There is an awful lot packed in these words. Just a few of the many points:
A. Without directly saying so, Abhishiktananda calls into question our reading of certain scriptural language—all that eschatological language of “waiting” and “coming,” both in the Old Testament and in the Gospels and in the Letters and in Revelation (by the way, has anyone really read the macabre goriness of the language in that book?). He is quite right to challenge it because there are certain strains of Christian theology and spirituality that have made this a “big deal.” We are termed the “Advent People” who are always waiting for God. But what if all that language is mythic in the deepest sense of the term? Referring to something quite else? Anyone who has even glimpsed their intimacy with the Mystery of God will find the language of “waiting” and “coming” too lame to sustain their experience in the world of language.
B. Following that up, anyone who has encountered India’s call to interiority; anyone who has been touched by the nondualism of advaita even in Christian mysticism, such a one will not be satisfied with the language of “waiting”or “coming.” Rather, the key word for them–and really for all of us–is “awakening.”

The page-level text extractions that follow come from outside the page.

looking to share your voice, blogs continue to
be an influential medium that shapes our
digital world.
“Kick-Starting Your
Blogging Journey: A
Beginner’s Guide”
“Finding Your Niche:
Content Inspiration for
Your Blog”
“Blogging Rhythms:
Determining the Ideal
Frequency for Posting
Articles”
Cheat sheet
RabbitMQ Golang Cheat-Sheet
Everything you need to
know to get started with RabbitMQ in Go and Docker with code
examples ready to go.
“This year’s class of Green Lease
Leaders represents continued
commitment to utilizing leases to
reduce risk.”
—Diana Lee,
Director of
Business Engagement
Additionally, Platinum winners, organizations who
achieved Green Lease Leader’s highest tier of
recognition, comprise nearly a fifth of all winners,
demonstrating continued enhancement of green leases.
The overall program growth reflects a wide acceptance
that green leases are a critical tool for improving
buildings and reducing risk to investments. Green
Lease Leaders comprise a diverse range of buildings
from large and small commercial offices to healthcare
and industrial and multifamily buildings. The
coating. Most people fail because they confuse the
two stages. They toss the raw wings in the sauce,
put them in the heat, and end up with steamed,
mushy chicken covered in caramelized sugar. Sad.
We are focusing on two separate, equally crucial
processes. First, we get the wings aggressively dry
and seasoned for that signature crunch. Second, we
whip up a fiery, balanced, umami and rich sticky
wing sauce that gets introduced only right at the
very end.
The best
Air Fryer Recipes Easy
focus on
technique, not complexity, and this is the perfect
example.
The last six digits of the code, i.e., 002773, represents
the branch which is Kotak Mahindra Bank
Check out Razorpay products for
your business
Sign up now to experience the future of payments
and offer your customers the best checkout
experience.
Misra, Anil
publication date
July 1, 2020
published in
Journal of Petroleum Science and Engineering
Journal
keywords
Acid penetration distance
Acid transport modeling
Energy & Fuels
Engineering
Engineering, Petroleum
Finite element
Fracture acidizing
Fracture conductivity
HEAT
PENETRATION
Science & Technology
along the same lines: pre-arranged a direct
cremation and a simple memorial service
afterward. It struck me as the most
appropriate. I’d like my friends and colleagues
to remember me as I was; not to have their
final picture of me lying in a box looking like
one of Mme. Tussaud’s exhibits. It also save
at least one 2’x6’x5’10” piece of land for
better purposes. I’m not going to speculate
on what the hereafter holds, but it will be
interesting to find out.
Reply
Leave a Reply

C. Many Christian theologians and spiritual writers will be critical of this approach. They will say that through this “Hindu optic” you lose sight of the historical element and historical character of Christianity. It is rooted in particular moments in time and in particular places in space. Thus, we have Jesus of Nazareth, born under Caesar Augustus, crucified in Jerusalem under the Procurator Pontius Pilate during the reign of Tiberius, etc., etc. But what these “facts” mean and their significance needs much deeper pondering, exploration, and debate quite frankly. Because if Christianity grounds itself in “historical facticity” and brushes aside the great world religions(Hinduism, Buddhism and even Sufism in Islam)as their approach to such “facts” varies quite a bit; or if Christianitytakes on an air of superiority to such “ahistorical” religions, then paradoxically Christianity is poised to MISS the “coming of the Lord” as He COMES to it in this historical moment through these religions.
D. Finally, there is the poignant “coming” that Abhishiktananda himself points to. It is the coming of Christ that the poor and wretched of the earth are waiting for—IT IS CHRIST IN US WHO IS TO COME TO THEM! To feed the hungry, to liberate the oppressed, to wipe away every tear…. This is the real Parousia, and it is only we who are holding it back. Amen.